Revisiting The Merits Of Merit Pay

Al Shanker was very concerned about the need to identify and replace incompetent teachers. The first time he wrote a column about it, his wife was one of the many people who warned him that the union’s teachers would be up in arms (see here). Shanker wasn’t worried, replying that "All of my members will read that, and they’ll all agree, because not one of them will think that they are one of the bad teachers that I’m talking about."

He was right. Most of the members were very supportive, probably for a variety of reasons. First, most teachers take their responsibilities as teachers very seriously, thus favoring the establishment and enforcement of high standards of professional practice. Second, teachers who don’t believe themselves to be effective are more likely to leave the profession – see here. And third, we know from research that most of us just believe that we are simply better than most other people. Psychologists describe this "illusory superiority" or "above average" effect as the tendency to make self-serving comparisons between oneself and others, with the consequence that an overwhelming majority of people judge themselves to be "better than average" on a variety of traits, skills, and socially desirable dimensions ( here and here).

Nevertheless, there are many teachers who support the idea of performance pay, even if they're wary of the details of how "merit" is defined (specifically, whether or not it includes test scores).

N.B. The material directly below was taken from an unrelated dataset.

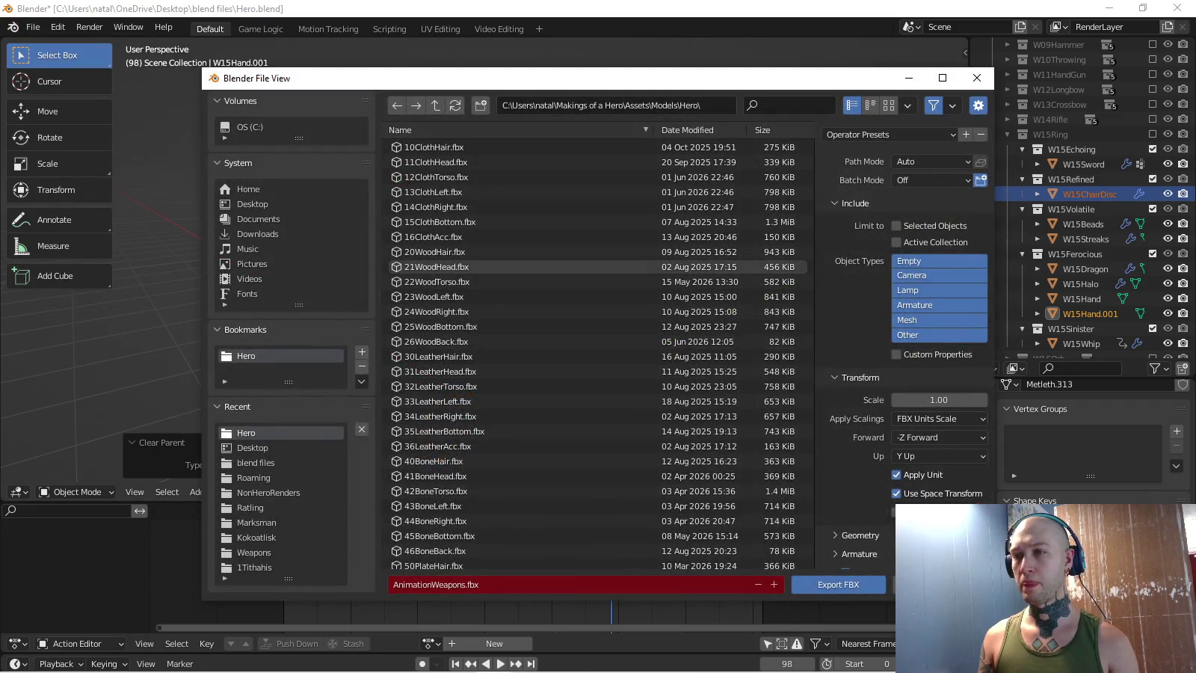
scroll(905, 337, down, 1)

Now, it’s no secret that I think merit pay for teachers is of limited practical utility. Nevertheless, it’s important to understand why, evidence aside, some people (including teachers) might find the policy to be attractive. These are my thoughts on the issue:

First, the notion of performance-based compensation seems to appeal to rationality and common sense: If people work for money, they should work even harder for more money. The logic, of course, begins to break down when it is applied broadly to transactions that are about more than just money. For example, do we think that someone who is paid to be creative would necessarily be more creative if they are paid more? In the case of teaching, we know that money is rarely the prime motivation for either entering or leaving the profession. For example, research shows that teacher mobility is much more strongly related to characteristics of the students (e.g. race, achievement) than to salary. Also, recent work investigating the role of workplace conditions concluded that factors known to cause stress significantly affect teacher turnover especially among novice teachers. So why the assumption that money is the best lever to improve practice?

Second, the "Lake Woebegone effect" that I described above. Although we know that it is a statistical impossibility for everyone to be above average, the great majority of us believe that we are better than most. We think that we drive better (see here), are more fair (here) and have better health prospects than the average person (here). Given this well-documented tendency to overestimate where we stand relative to others, many will of course favor a system that differentiates "the best" from "the average" and rewards each group accordingly.

The third factor stems from the way that teachers are portrayed in the media. Of late, both teachers and the general public agree that the "bad teacher" narrative has become ubiquitous. This may have exacerbated teachers’ need to preserve their self-image by differentiating themselves from those other "bad teachers." In this light, performance pay is not so much a reward scheme but a mechanism for differentiation.

Nobody wants to be average, especially in education when the term is often used to signal not just mediocrity but inferiority. Average teachers – that is, teachers who do their jobs competently and with whom children learn what they are supposed to learn, but not more – have come to be viewed as somehow substandard. Thus, teachers’ increasing support for merit pay may have as much to do with social-psychological factors as with a real desire to receive bonuses based on students’ test score gains. Although few people aspire to be "just like everyone else", average is indeed a statistical reality.